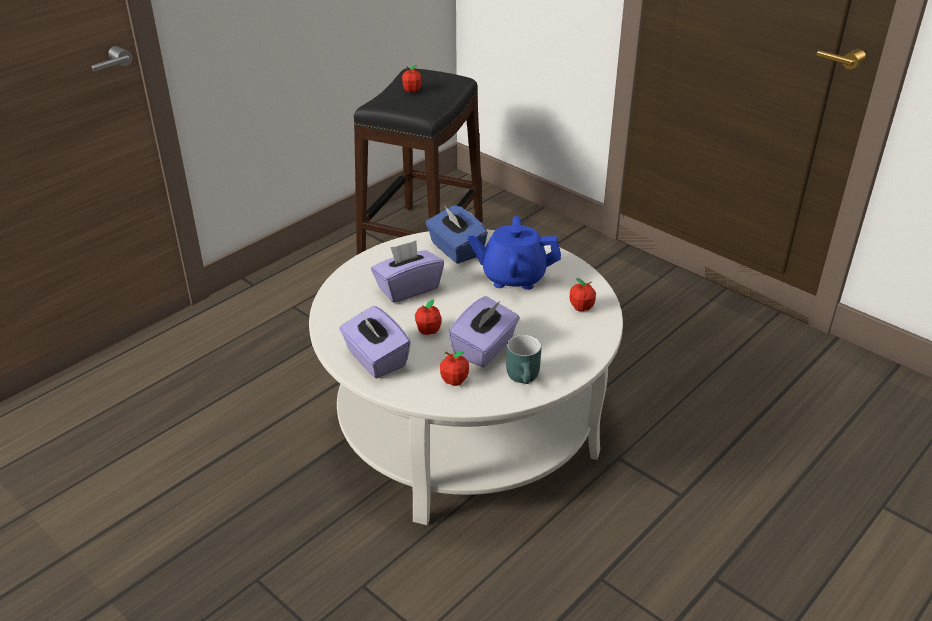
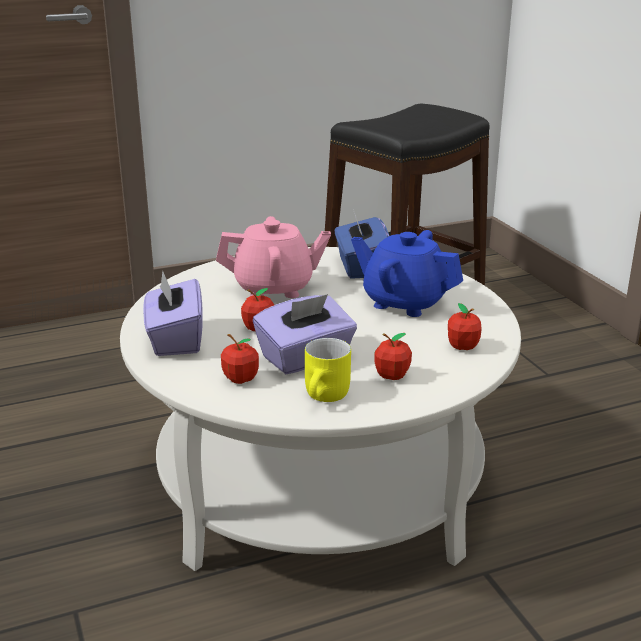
camera: 25 degrees right, 10 degrees down
(408, 288) = (274, 288): purple tissue box -> pink teapot
(412, 90) = (407, 118): apple -> apple (392, 376)
(525, 377) = (327, 396): turquoise mug -> yellow mug

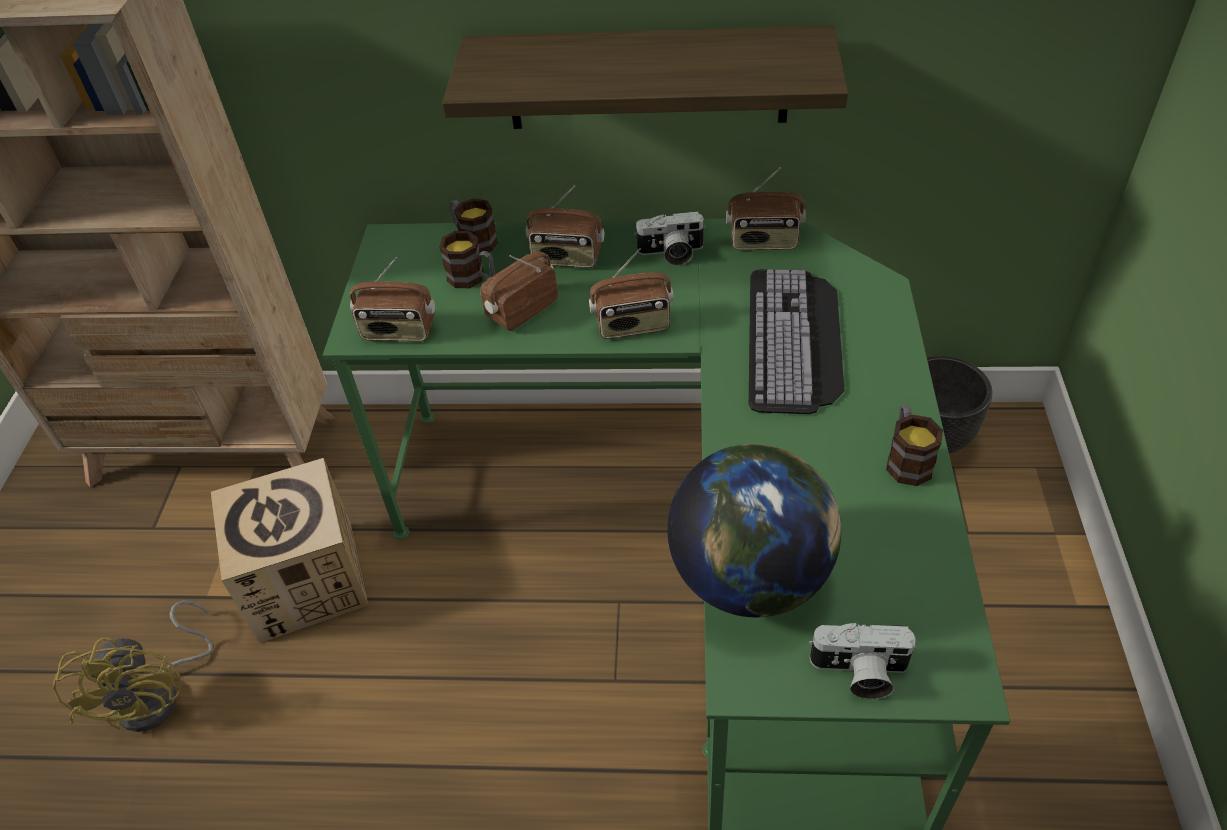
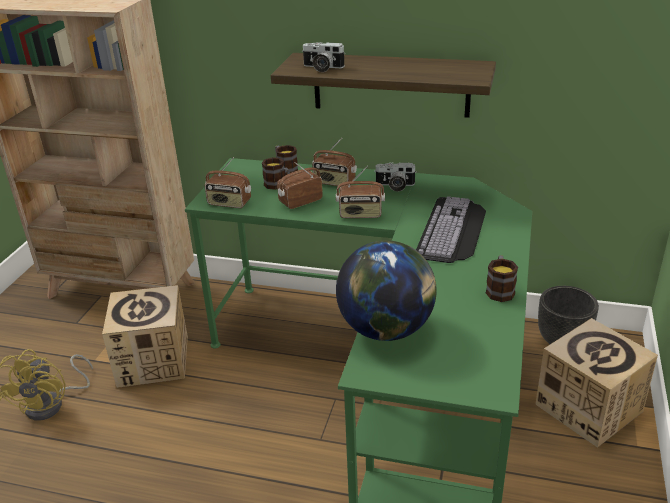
camera: 10 degrees right, 15 degrees down
(763, 242) = (451, 186): radio -> none
(859, 673) = (434, 379): camera -> camera (322, 68)
(995, 551) = (588, 408): none -> cardboard box

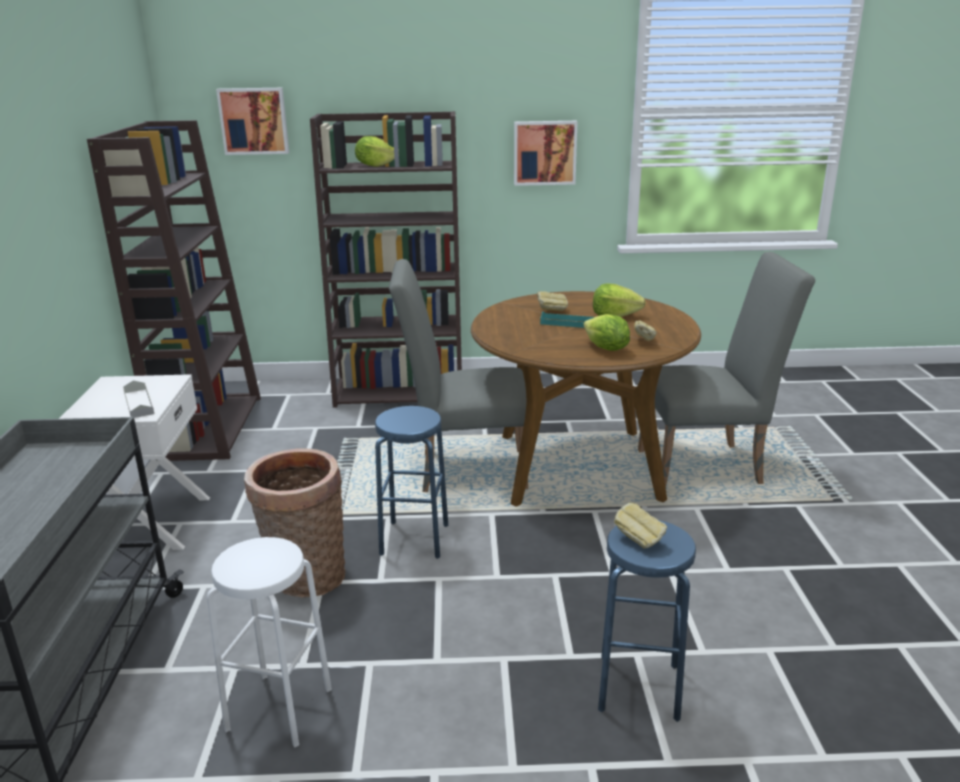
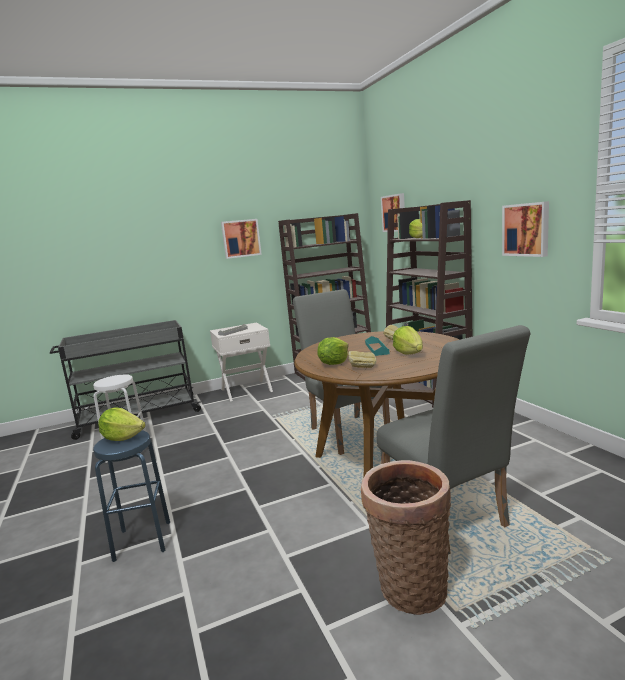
camera: 70 degrees right, 10 degrees down
(50, 186) = (241, 238): none -> picture
(305, 578) = (218, 428): basket -> basket (409, 585)
(414, 539) = (263, 440): blue stool -> none
(639, 540) = (123, 437): bread -> lettuce

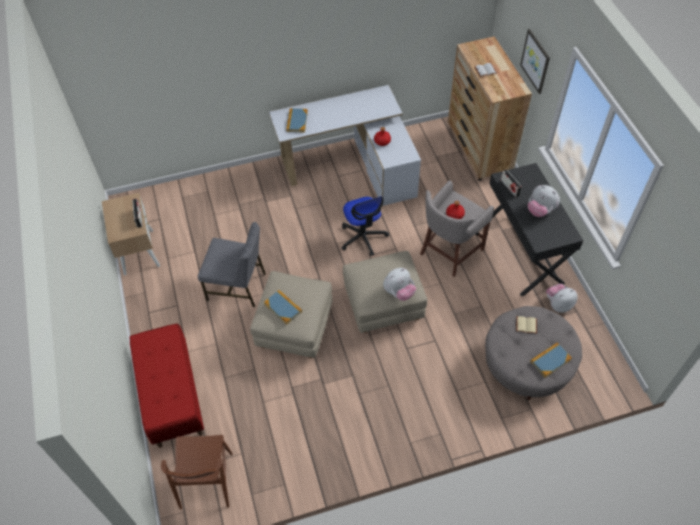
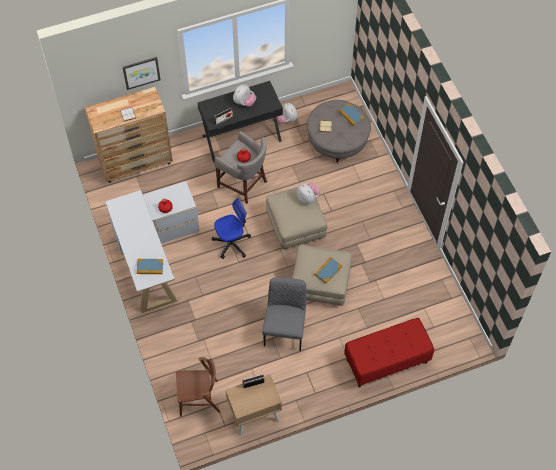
camera: 95 degrees left, 5 degrees up
(206, 481) = (446, 327): brown chair -> brown chair (199, 398)

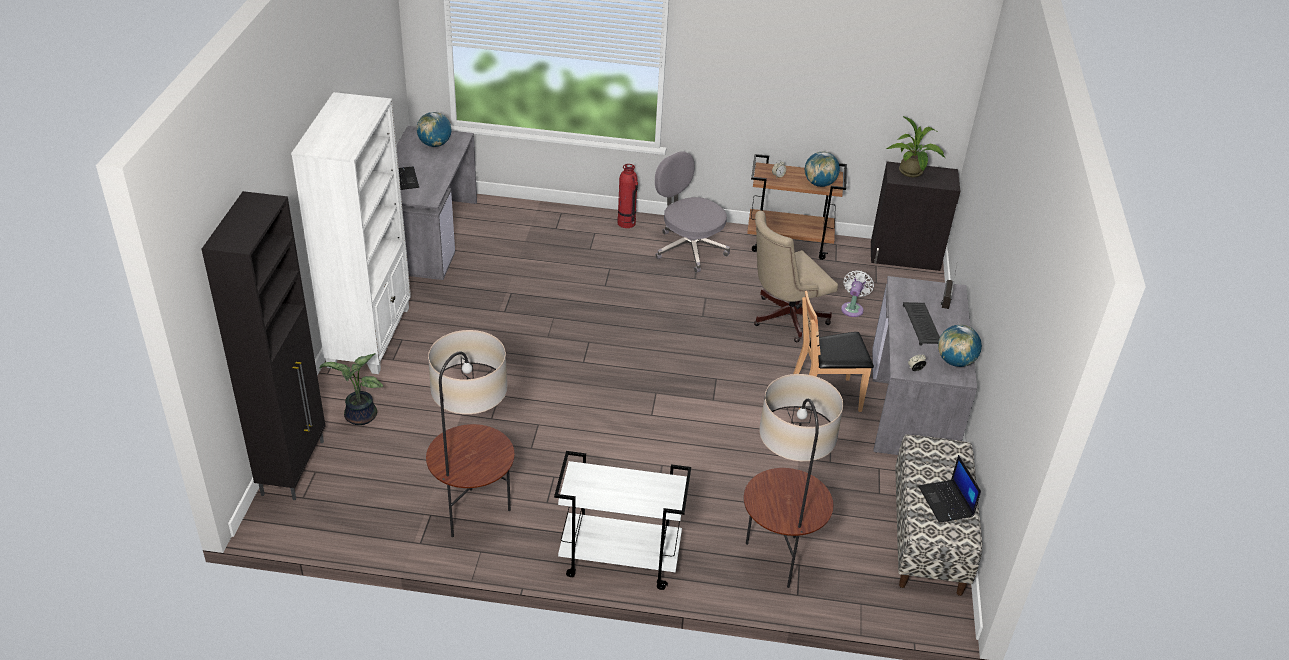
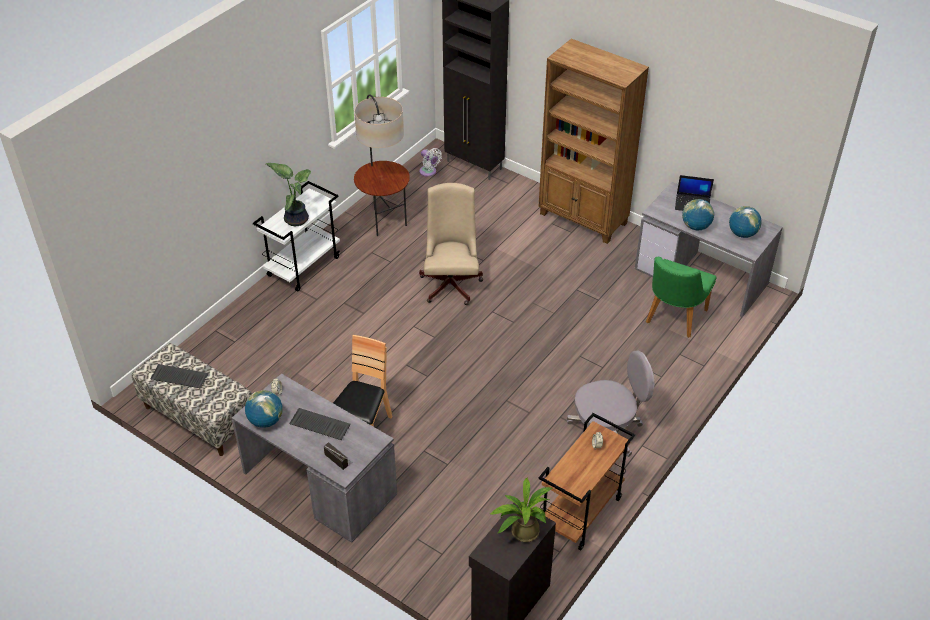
camera: 120 degrees right, 5 degrees up
(359, 417) = (502, 197): potted plant -> potted plant (296, 218)
(370, 336) = (583, 219): white bookcase -> brown bookcase
(508, 240) = (673, 319): none -> green chair
(626, 223) = (668, 404): fire extinguisher -> none
(778, 560) = (246, 333): floor lamp -> none
(784, 318) = (472, 453): beige office chair -> beige office chair (451, 282)
(819, 184) = (566, 471): globe -> globe (696, 226)
(853, 308) = (456, 510): white fan -> white fan (429, 172)
(946, 502) = (178, 377): laptop -> keyboard

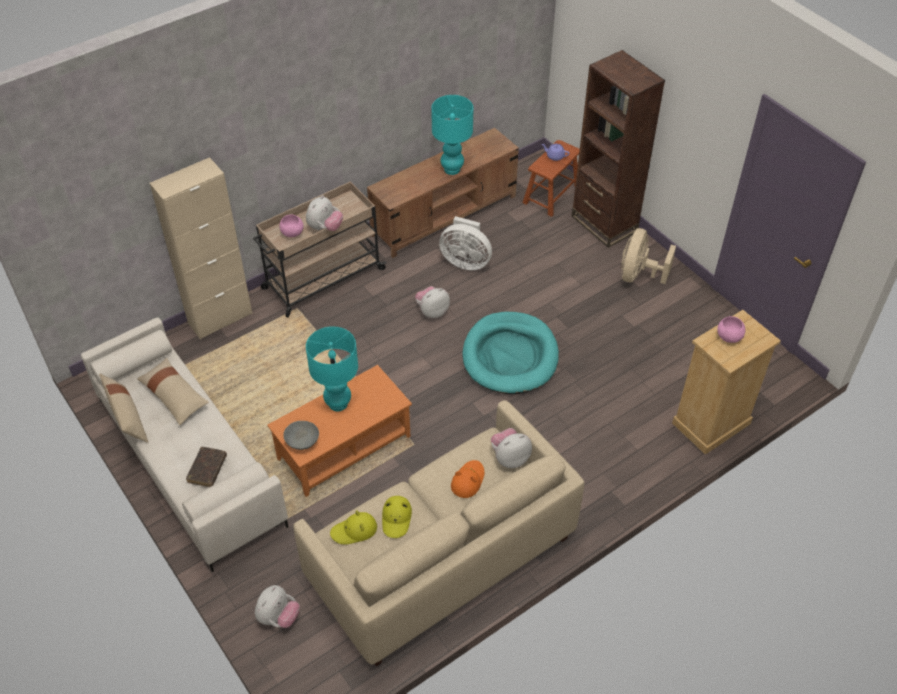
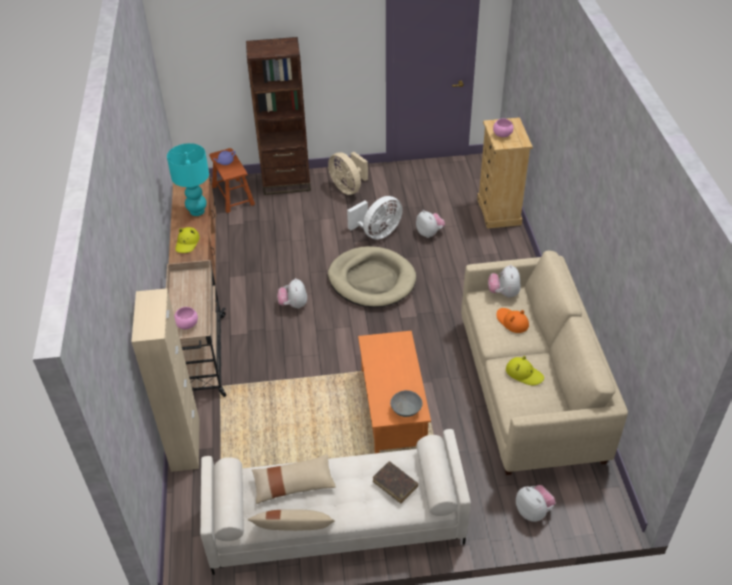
camera: 60 degrees left, 5 degrees down
(325, 227) = (200, 302): plush toy -> plush toy (429, 233)
(338, 403) = (382, 373): turquoise table lamp -> none
(354, 530) = (522, 402): yellow hat -> yellow hat (187, 243)
(465, 261) = (258, 266): white fan -> white fan (377, 233)
(510, 356) = (372, 280): turquoise dog bed -> beige dog bed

++++++

Write out the records in full and exactly, omitting the pictures they hold.

camera: 25 degrees right, 10 degrees down
(408, 288) = (274, 288): purple tissue box -> pink teapot
(412, 90) = (407, 118): apple -> apple (392, 376)
(525, 377) = (327, 396): turquoise mug -> yellow mug

camera: 10 degrees right, 15 degrees down
(763, 242) = (451, 186): radio -> none
(859, 673) = (434, 379): camera -> camera (322, 68)
(995, 551) = (588, 408): none -> cardboard box

camera: 70 degrees right, 10 degrees down
(50, 186) = (241, 238): none -> picture
(305, 578) = (218, 428): basket -> basket (409, 585)
(414, 539) = (263, 440): blue stool -> none
(639, 540) = (123, 437): bread -> lettuce

camera: 95 degrees left, 5 degrees up
(206, 481) = (446, 327): brown chair -> brown chair (199, 398)

camera: 120 degrees right, 5 degrees up
(359, 417) = (502, 197): potted plant -> potted plant (296, 218)
(370, 336) = (583, 219): white bookcase -> brown bookcase
(508, 240) = (673, 319): none -> green chair
(626, 223) = (668, 404): fire extinguisher -> none
(778, 560) = (246, 333): floor lamp -> none
(784, 318) = (472, 453): beige office chair -> beige office chair (451, 282)
(819, 184) = (566, 471): globe -> globe (696, 226)
(853, 308) = (456, 510): white fan -> white fan (429, 172)
(946, 502) = (178, 377): laptop -> keyboard

camera: 60 degrees left, 5 degrees down
(325, 227) = (200, 302): plush toy -> plush toy (429, 233)
(338, 403) = (382, 373): turquoise table lamp -> none
(354, 530) = (522, 402): yellow hat -> yellow hat (187, 243)
(465, 261) = (258, 266): white fan -> white fan (377, 233)
(510, 356) = (372, 280): turquoise dog bed -> beige dog bed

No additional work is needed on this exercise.